The agency was planting stories in the media to deflect scrutiny and create a favourable public mood

June 15, 2013 03:34 am | Updated December 04, 2021 11:19 pm IST - NEW DELHI

Several activists have alleged that the Intelligence Bureau was trying to “scuttle” the CBI probe in the Ishrat Jahan “encounter” case just 24 hours ahead of the scheduled hearing of the case in the Gujarat High Court.

Referring to the alleged leak of telephone call records on Thursday to a news channel, which ran the transcripts of telephone conversations between alleged key operatives, involved in the supposed assassination plot to eliminate the Gujarat Chief Minister Narendra Modi, the activists alleged that the IB was “planting stories in the media to deflect scrutiny and create a favourable public mood.”

“The mischievous intent of the leaks and the telecast became clear when the Additional Advocate-General of Gujarat Tushar Mehta arrived in the Court on Friday with the two CDs and insisted that the Court see these CDs, which according to him, would prove that the course of CBI investigation was wrong.

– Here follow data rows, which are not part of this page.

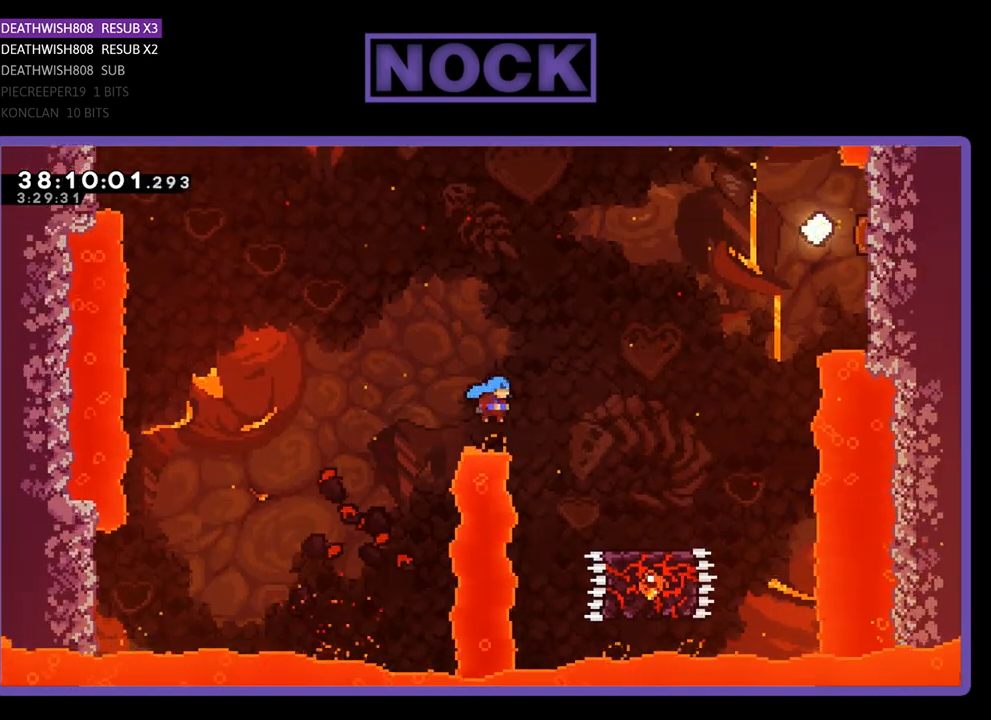
{"buttons": ["R2", "DPAD_RIGHT"], "events": [[467, "CROSS", "up"]]}
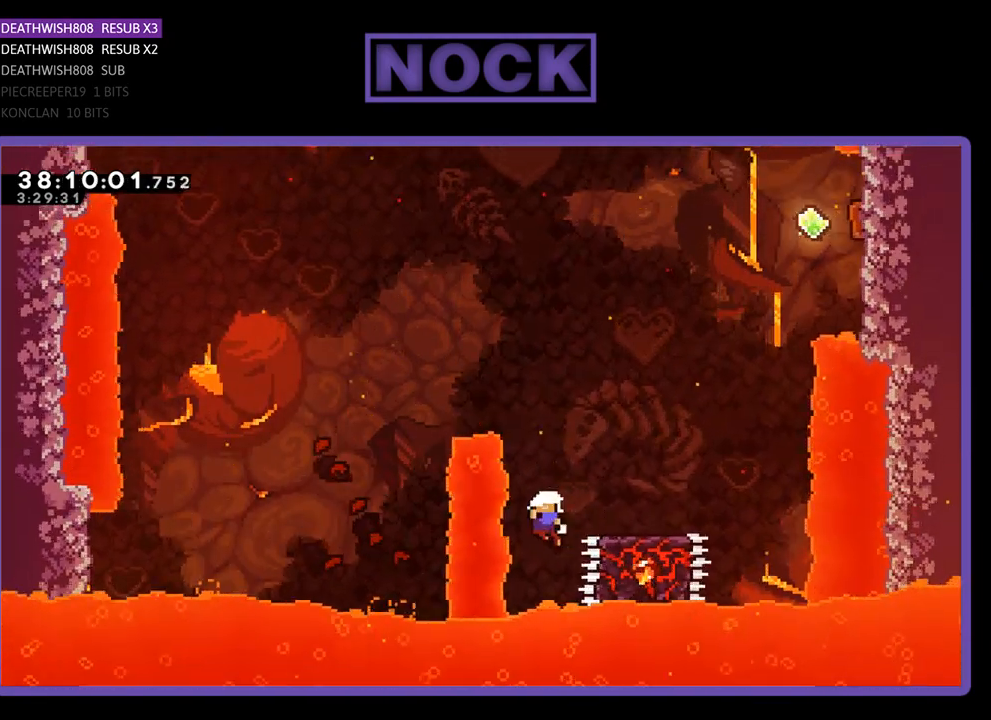
{"buttons": ["R2"], "events": [[233, "DPAD_UP", "down"], [300, "DPAD_RIGHT", "up"], [300, "DPAD_UP", "up"]]}
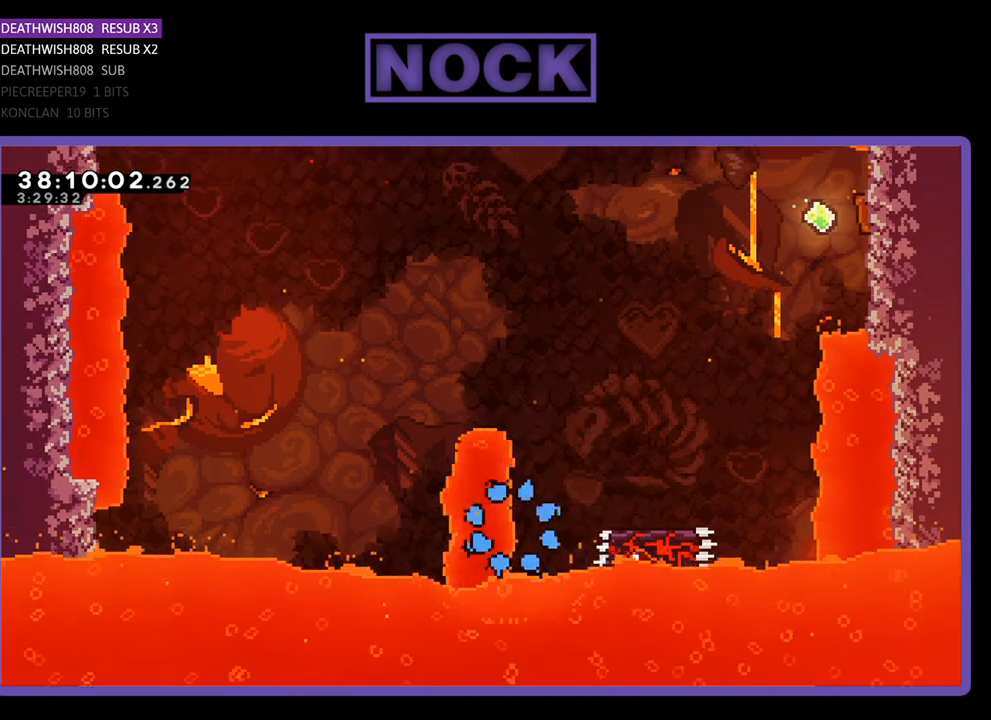
{"buttons": [], "events": [[267, "R2", "up"]]}
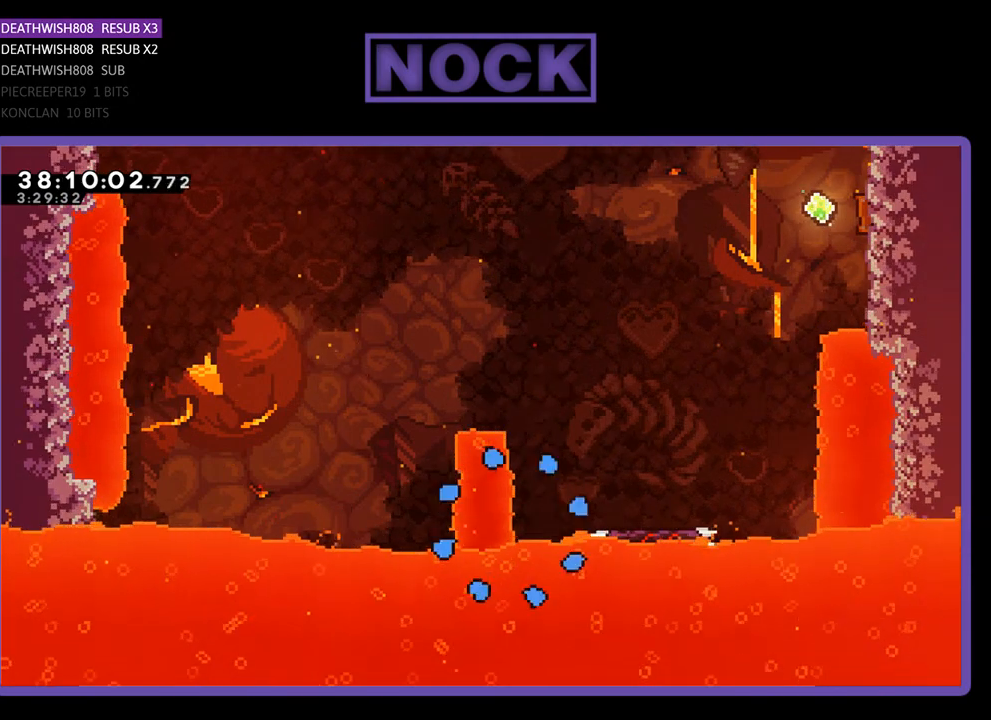
{"buttons": ["R2"], "events": [[67, "DPAD_RIGHT", "down"], [233, "DPAD_RIGHT", "up"], [367, "R2", "down"]]}
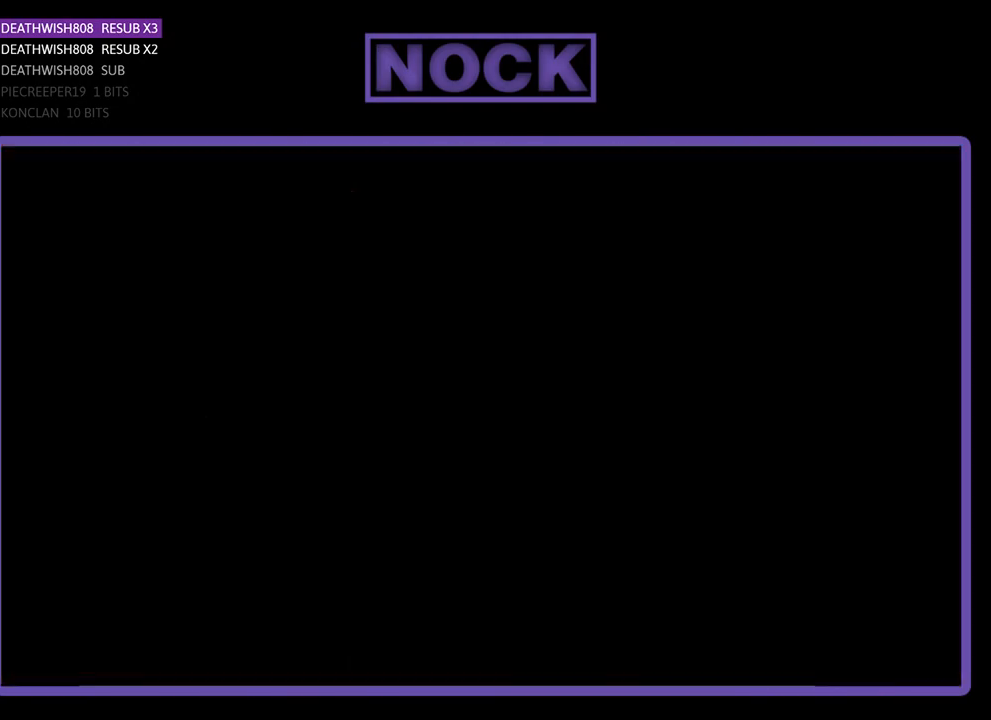
{"buttons": ["R2", "DPAD_RIGHT"], "events": [[300, "DPAD_RIGHT", "down"]]}
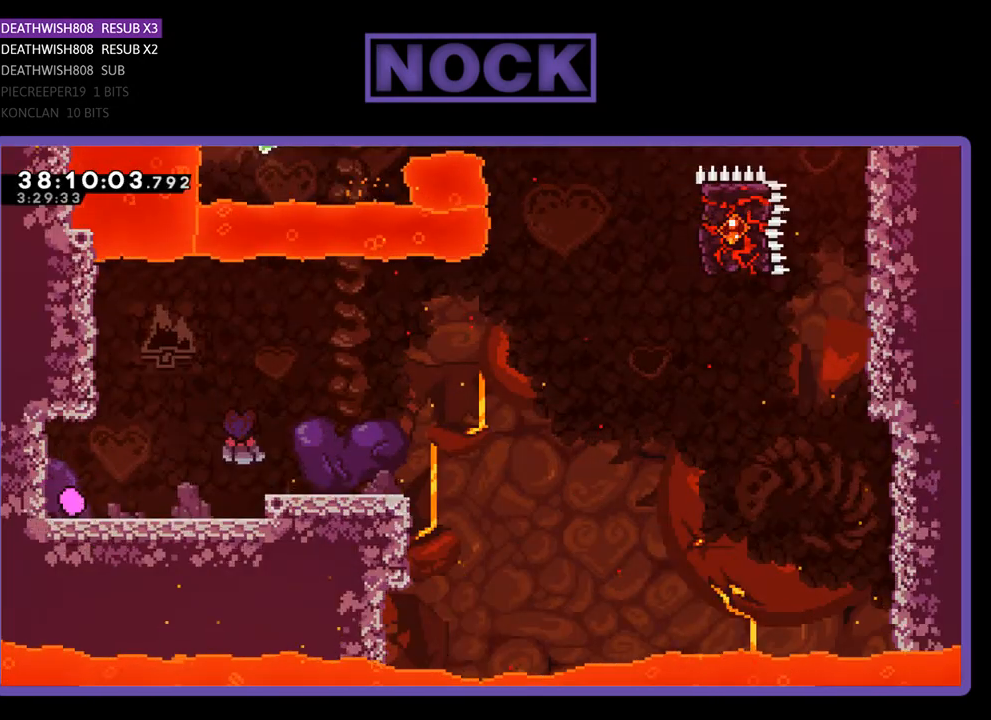
{"buttons": ["CROSS", "R2", "DPAD_RIGHT"], "events": [[500, "CROSS", "down"]]}
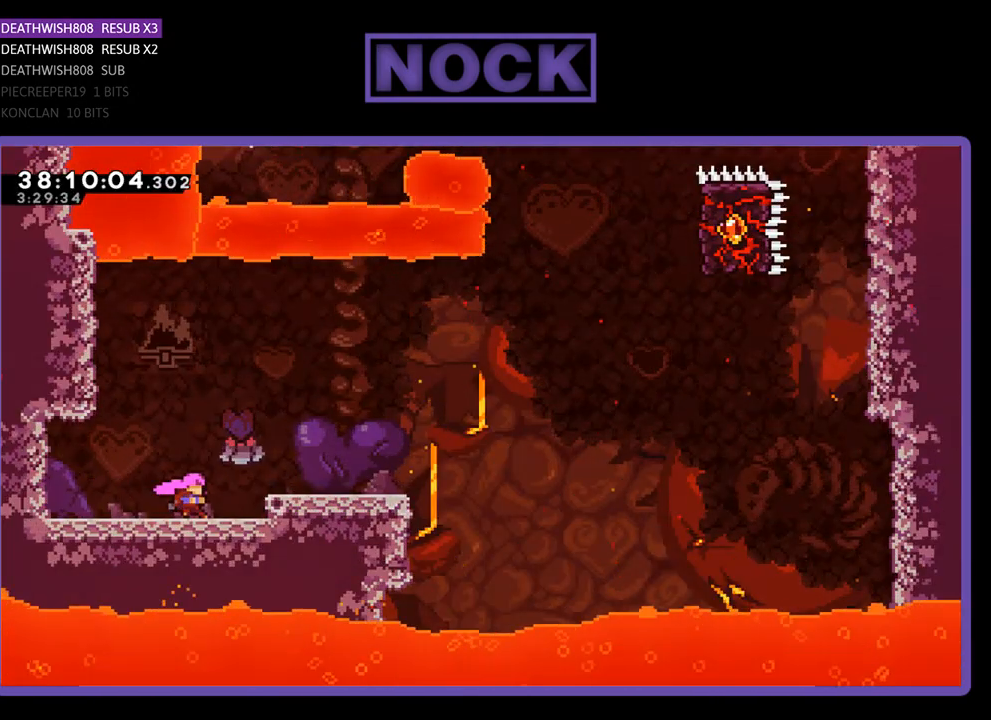
{"buttons": ["R2", "DPAD_RIGHT"], "events": [[367, "CROSS", "up"]]}
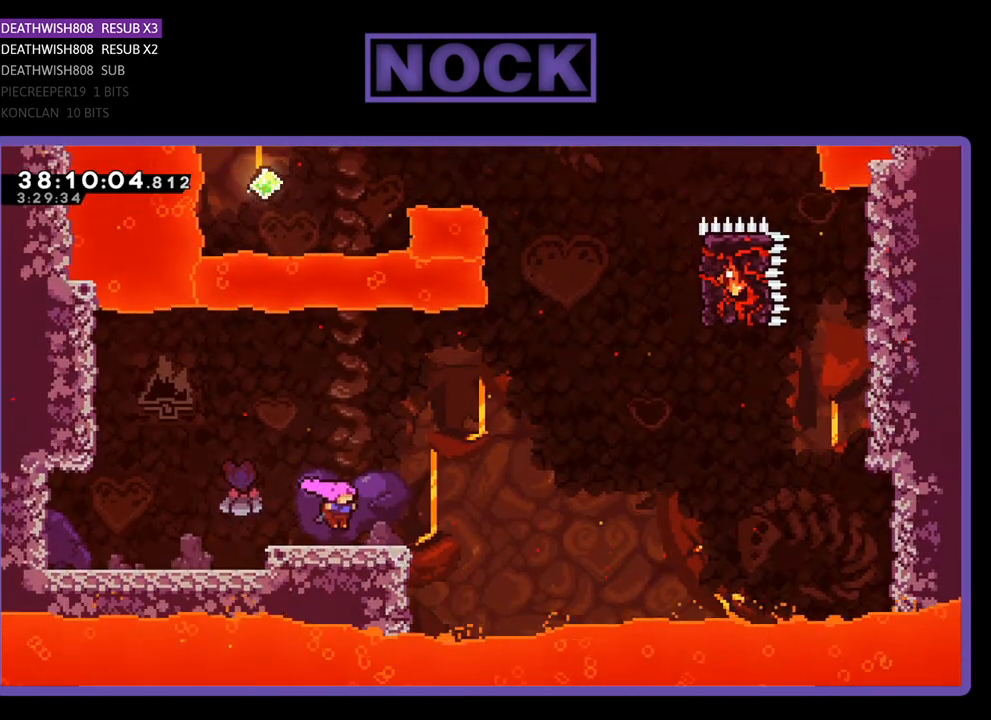
{"buttons": ["R2", "DPAD_UP", "DPAD_RIGHT"], "events": [[67, "DPAD_UP", "down"], [200, "CROSS", "down"], [433, "CROSS", "up"]]}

The Court refused to place these CDs on record, asking Mr. Mehta to hand these over to the relevant agency,” said a statement issued by activists Harsh Mander, Kavita Srivastav, Shabnam Hashmi and Manisha Sethi.

“The attempt was to undercut the agency probing the conspiracy hatched by the officers of Crime Branch in eliminating Ishrat and three others by somehow tainting them with the terror tag,” the statement added.

The activists also posed a list of questions to the IB. “Why are these tapes leaked to the press selectively now –when investigators are closing in on Rajender Kumar? Why have these tapes not been placed before magistrate Tamang whose enquiry in 2009 concluded that Ishrat and others were killed in cold blood? Why were the tapes not placed before the SIT in 2011, which similarly reached the conclusion that the encounter had been staged?”

They questioned the role of the media as well. “One could ask several questions to the media which chooses to air telephone calls without any forensic tests or voice tests, asking us simply to believe them because ‘they have been working on the story.’ One could tell them that being the IB’s chosen one for their dirty tricks is not something to be particularly proud of.”